Attendo volentieri il parere di tutti voi!

Risposte
GPaolo1
Dubito sostanzialmente di tutto. Tranne poche certezze. Dubito soprattutto degli esperti. Tranne che sull'esperienza di mio padre. Dubito che ci siano politici preparati scientificamente in grado di valutare conseguenze; non ne hanno bisogno, ricorrono ai pareri degli esperti. E qui c'è l'inganno. Gli esperti fanno sempre gli interessi di qualcuno....

stepper1
Premesso che il metodo scientifico dovrebbe essere un modo di ragionare diffuso fra tutti gli esseri umani, a partire ovviamente dalle nostre guide che sono i politici che ci governano; per spiegare il mio punto di vista faccio il seguente esempio. E’ partito il piano con cui si vorrebbe dotare anche l’Italia di centrali nucleari, come quasi tutti i paesi sviluppati del mondo. E’ abbastanza probabile che gli scienziati (fisici, ingegneri, matematici e così via) siano in maggioranza favorevoli a questo passo, pur con delle eccezioni. Al di là della valutazione economica intorno alla convenienza dell’energia nucleare, che in paesi dalla particolare conformazione geografica come l’Italia (simile in questo al Giappone, dove però la presenza di centrali nucleari non ha minimamente contribuito ad affievolire l’impatto della crisi economica globale) comporta una lievitazione dei costi per le opere pubbliche, rimane la considerazione circa la possibilità di mettere in atto una tecnologia da cui altrimenti l’Italia e i suoi ingegneri sarebbero esclusi, con perdita di “know-how”. Ma se questa è a ben vedere l’unica vera argomentazione valida perchè anche in Italia si realizzino centrali nucleari, le conclusioni che si possono trarre sono che ai nostri politici l’innovazione tecnologica non interessa veramente perché non è così che si contribuisce ad un avanzamento in campo nucleare. Non sarebbe meglio investire più fondi per risolvere i problemi che ancora impediscono di realizzare centrali nucleari di quarta generazione che sono in grado di utilizzare le stesse scorie come combustibile? O dare nuovo impulso alla ricerca sulla fusione nucleare, che rappresenterebbe una fonte di energia inesauribile e pulita? Ma tutto questo richiederebbe di mettere in dubbio le certezze e vincere gli scetticismi intorno a nuove rivoluzionarie visioni scientifiche, come se la storia della scienza non ci dica che questo è esattamente il suo modo di procedere. Eppure in Francia come in Italia ha vinto lo scetticismo, se non l’ignoranza.

boba74
A mio avviso credo sia giusto dubitare di tutto, ma come dici tu "ragionevolmente". Certe convinzioni sono valide solo in determinati contesti: prima che si iniziasse a parlare di velocità della luce, la teoria classica di Newton andava più che bene, e anche adesso va benissimo in un contesto quotidiano, fa acqua solo quando si va ad indagare certi fenomeni. Idem le attuali teorie della relatività e quantistica vanno bene per spiegare alcuni fenomeni, ma evidentemente più ci si spinge a scale molto piccole o molto grandi, e più anch'esse iniziano a fare acqua.

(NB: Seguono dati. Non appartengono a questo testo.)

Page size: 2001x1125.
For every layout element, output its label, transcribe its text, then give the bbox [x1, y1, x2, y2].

Ogni volta che l'intuizione e il coraggio porta a rinunciare a determinate convinzioni, può nascere una nuova teoria. Pur tuttavia secondo me i dogmi non vengono necessariamente ridotti in frantumi, solo magari perdono importanza, e vengono declassati a semplici casi particolari in cui però possono essere ancora utilizzati come tali. Una teoria non sostituisce necessariamente quella precedente, ma la completa o la perfeziona, perciò rinunciare a una convinzione di verità non è necessariamente un dramma psicologico, e non deve far crollare tutte le nostre convinzioni.

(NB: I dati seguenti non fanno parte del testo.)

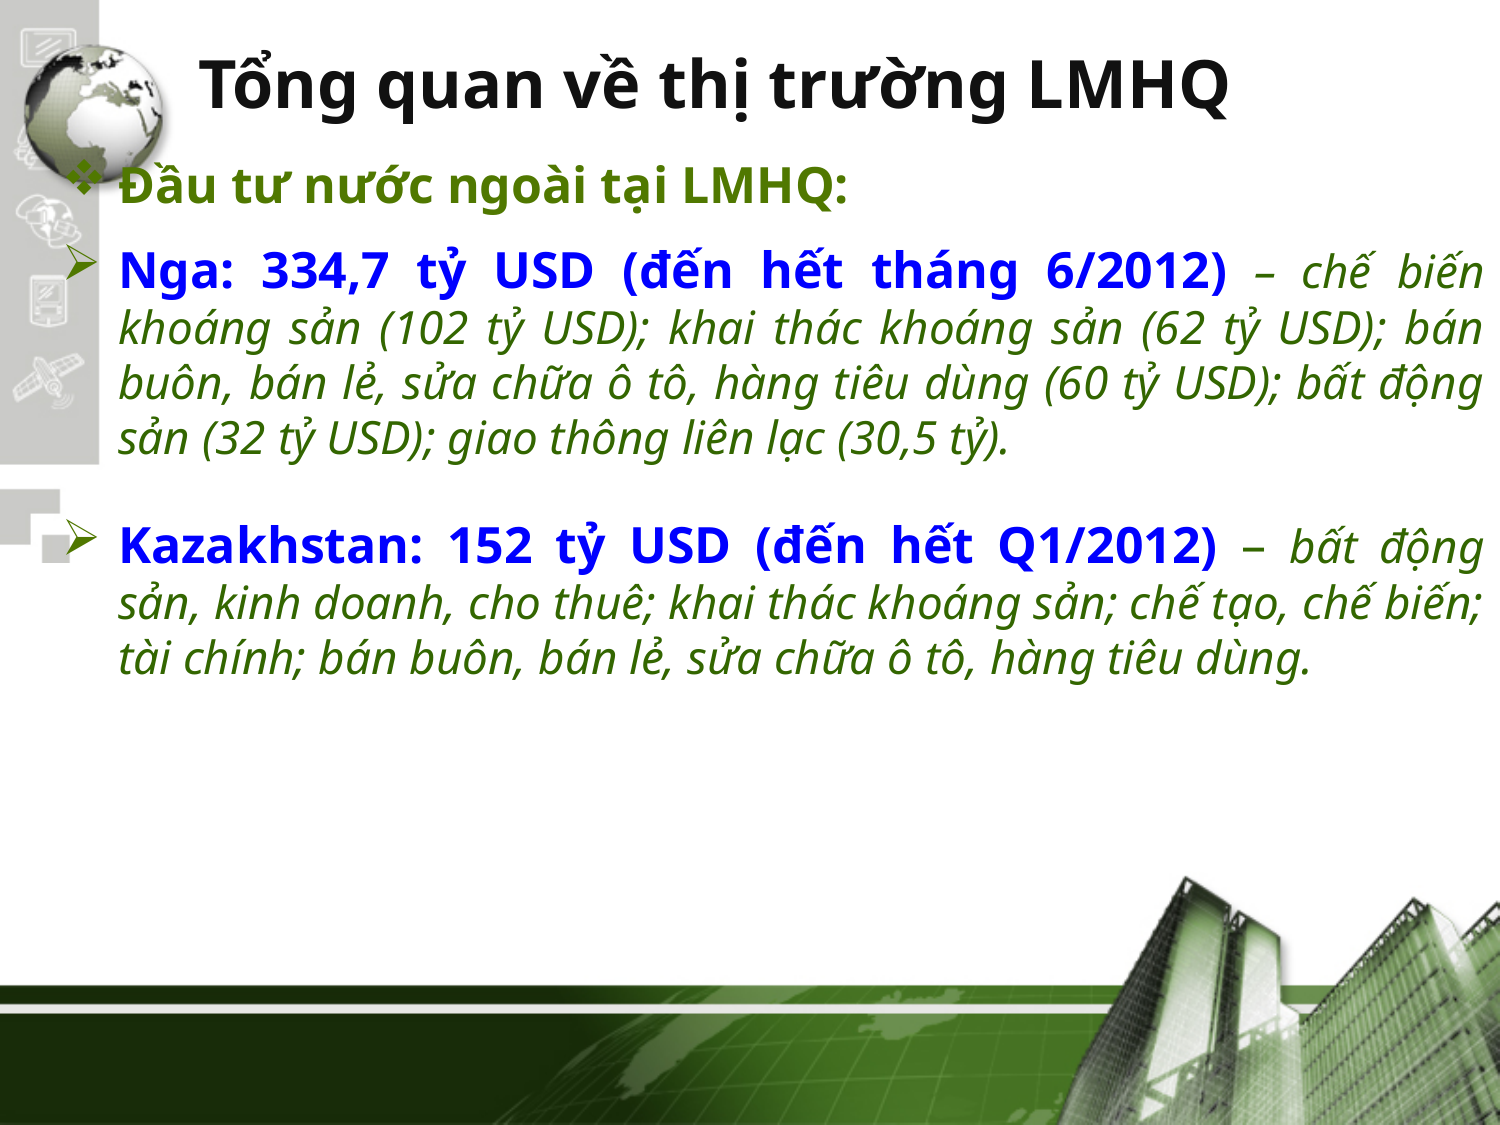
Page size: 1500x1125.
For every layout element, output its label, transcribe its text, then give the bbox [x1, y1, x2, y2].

picture [0, 0, 176, 563]
list Đầu tư nước ngoài tại LMHQ: Nga: 334,7 tỷ USD (đến hết tháng 6/2012) – chế biến khoáng sản (102 tỷ USD); khai thác khoáng sản (62 tỷ USD); bán buôn, bán lẻ, sửa chữa ô tô, hàng tiêu dùng (60 tỷ USD); bất động sản (32 tỷ USD); giao thông liên lạc (30,5 tỷ). Kazakhstan: 152 tỷ USD (đến hết Q1/2012) – bất động sản, kinh doanh, cho thuê; khai thác khoáng sản; chế tạo, chế biến; tài chính; bán buôn, bán lẻ, sửa chữa ô tô, hàng tiêu dùng. [46, 146, 1500, 1026]
title Tổng quan về thị trường LMHQ [183, 32, 1471, 132]
picture [0, 871, 1500, 1125]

Ci deve essere un'apertura mentale, e non può esistere un modo "tradizionalista" di pensare, perchè significherebbe credere che tutto ciò che osserviamo sia già stato spiegato, cosa che non è vera, anzi è sotto gli occhi di tutti....
Poi tra il dire e il fare c'è una bella differenza, perciò viene spontaneo "difendere" le proprie convinzioni, a volte anche testardamente e a costo di negare l'evidenza, come successo sempre in passato, in tutti i campi, dalla fisica alla biologia. Darwin ha impiegato decenni prima di essere accettato (anzi, oggi c'è ancora qualcuno che si ostina a negare l'evoluzione), ma lo stesso vale per tanti altri.
L'importante è non ostacolare un processo creativo solo per difendere certe convinzioni, questo è sbagliato.